In [None]:
%load_ext autoreload
%autoreload 2

In [None]:
from random import random

import gym
import torch
import numpy as np
from tqdm import tqdm

from torch import nn
from torch.nn import functional as F
from torch.nn import Module, Linear

### Actor-Critic Network

In [None]:
class ActorCritic(Module):
    
    def __init__(self, in_size, out_size, num_layers=2, num_hidden=64):
        super(ActorCritic, self).__init__()
        self.fc = [Linear(in_size, num_hidden)]
        
        for _ in range(num_layers - 1):
            self.fc.append(Linear(num_hidden, num_hidden))
        
        self.val = Linear(num_hidden, 1)
        self.pi = Linear(num_hidden, out_size)
        
    def forward(self, x):
        for layer in self.fc:
            x = F.relu(layer(x))
            
        val = self.val(x)
        log_pi = F.log_softmax(self.pi(x), dim=0)
        
        return val, log_pi

### Calculating Log-prob from Logits

$$\log \pi(a_0) = \log (\frac{e^{x_0}}{e^{x_0} + e^{x_1}})$$
$$= x_0 - \log(e^{x_0} + e^{x_1})$$
$$= (x_0 - x^*) - \log(e^{x_0 - x^*} + e^{x_1 - x^*})$$
$$x^* = \max (x_0, x_1)$$

$$\log \pi(a_i) = x_i - \text{logsumexp}(x_1, \ldots, x_n)$$

In [None]:
def policy_loss(trajectory, advantage, model):
    """
    A trajectory is a sequence of the following:
    
    (x_t, a_t, r_t)
    
    x_t: The observation at time t
    a_t: The action taken at time t, given x_t.
    r_t: The reward received for taking action a_t at x_t.
    """
    n = len(trajectory)
    pi_loss = 0
    
    for t in range(n):
        adv_t = advantage[t]
        x_t, a_t, r_t = trajectory[t]
        _, log_pi_xt = model(x_t)
        
        pi_loss -= log_pi_xt[a_t] * adv_t
        
    pi_loss /= n
    
    return pi_loss

In [None]:
def trajectory_return(trajectory, discount):
    n = len(trajectory)

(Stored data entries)
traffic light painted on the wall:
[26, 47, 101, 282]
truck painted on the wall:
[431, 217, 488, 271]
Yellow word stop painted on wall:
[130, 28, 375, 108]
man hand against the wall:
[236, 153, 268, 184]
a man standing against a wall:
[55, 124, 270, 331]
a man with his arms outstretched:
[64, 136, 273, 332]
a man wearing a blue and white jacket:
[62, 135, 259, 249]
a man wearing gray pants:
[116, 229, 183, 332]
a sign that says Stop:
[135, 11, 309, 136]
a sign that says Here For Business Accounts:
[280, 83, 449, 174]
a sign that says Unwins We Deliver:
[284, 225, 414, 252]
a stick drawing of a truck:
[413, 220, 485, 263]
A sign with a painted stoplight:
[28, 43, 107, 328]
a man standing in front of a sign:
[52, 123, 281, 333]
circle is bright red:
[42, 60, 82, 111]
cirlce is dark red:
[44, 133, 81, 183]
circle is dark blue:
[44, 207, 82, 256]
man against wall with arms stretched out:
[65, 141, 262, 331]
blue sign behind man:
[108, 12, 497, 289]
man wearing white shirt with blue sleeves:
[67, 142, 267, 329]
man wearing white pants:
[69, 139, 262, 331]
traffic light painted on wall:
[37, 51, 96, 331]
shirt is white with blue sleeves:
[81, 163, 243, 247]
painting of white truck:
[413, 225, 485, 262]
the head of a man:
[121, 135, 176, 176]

### STATED GOAL
List every function name that the notebook defines with the keyword "def". The rows stand apart from the notebook and are separate material.

### WRITTEN REPLY
__init__, forward, policy_loss, trajectory_return